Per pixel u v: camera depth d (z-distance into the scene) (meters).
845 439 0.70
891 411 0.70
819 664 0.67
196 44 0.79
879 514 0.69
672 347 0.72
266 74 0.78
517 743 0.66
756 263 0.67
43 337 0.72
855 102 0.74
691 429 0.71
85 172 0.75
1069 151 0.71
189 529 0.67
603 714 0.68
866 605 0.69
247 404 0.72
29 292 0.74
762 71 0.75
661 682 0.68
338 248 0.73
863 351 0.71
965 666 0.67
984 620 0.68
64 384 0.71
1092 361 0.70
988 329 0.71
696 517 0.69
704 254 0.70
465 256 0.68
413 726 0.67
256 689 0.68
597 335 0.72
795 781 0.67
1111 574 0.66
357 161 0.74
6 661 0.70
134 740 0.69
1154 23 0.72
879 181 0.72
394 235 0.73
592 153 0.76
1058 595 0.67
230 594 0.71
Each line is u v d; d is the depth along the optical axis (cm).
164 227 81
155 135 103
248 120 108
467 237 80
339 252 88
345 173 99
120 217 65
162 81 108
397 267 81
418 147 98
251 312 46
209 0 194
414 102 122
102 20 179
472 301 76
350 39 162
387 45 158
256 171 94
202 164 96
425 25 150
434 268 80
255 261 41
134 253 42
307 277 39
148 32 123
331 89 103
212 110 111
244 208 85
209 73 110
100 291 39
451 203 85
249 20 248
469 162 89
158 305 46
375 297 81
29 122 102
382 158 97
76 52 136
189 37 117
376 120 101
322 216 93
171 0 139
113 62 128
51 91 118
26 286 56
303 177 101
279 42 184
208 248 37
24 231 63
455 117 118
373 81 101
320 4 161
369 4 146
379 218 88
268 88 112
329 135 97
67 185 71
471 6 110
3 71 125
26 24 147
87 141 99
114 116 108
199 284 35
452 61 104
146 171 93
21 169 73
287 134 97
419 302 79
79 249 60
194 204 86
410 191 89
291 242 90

What you have to do: Go through the material and tally every line where "depth" appears. The number is the whole answer.

Reply to the task: 2